▶ [What is being asked]
Reproduce the listing below verbatim, line for line, and omit the pictures.

▶ [Dataset excerpts]
☆ ☆ ☆ ☆ ☆ ☆ ☆

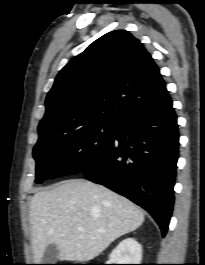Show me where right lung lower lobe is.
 I'll list each match as a JSON object with an SVG mask.
<instances>
[{
	"label": "right lung lower lobe",
	"mask_w": 205,
	"mask_h": 265,
	"mask_svg": "<svg viewBox=\"0 0 205 265\" xmlns=\"http://www.w3.org/2000/svg\"><path fill=\"white\" fill-rule=\"evenodd\" d=\"M177 117L167 90L117 122L113 139L80 173L147 210L165 236L174 203Z\"/></svg>",
	"instance_id": "98d812e1"
}]
</instances>
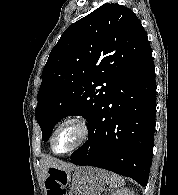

☆ ☆ ☆ ☆ ☆ ☆ ☆

▶ [Result of this task]
Show me where right lung lower lobe is.
 I'll list each match as a JSON object with an SVG mask.
<instances>
[{
	"label": "right lung lower lobe",
	"mask_w": 205,
	"mask_h": 265,
	"mask_svg": "<svg viewBox=\"0 0 205 265\" xmlns=\"http://www.w3.org/2000/svg\"><path fill=\"white\" fill-rule=\"evenodd\" d=\"M177 117L167 90L117 122L113 139L80 173L147 210L165 236L174 203Z\"/></svg>",
	"instance_id": "98d812e1"
}]
</instances>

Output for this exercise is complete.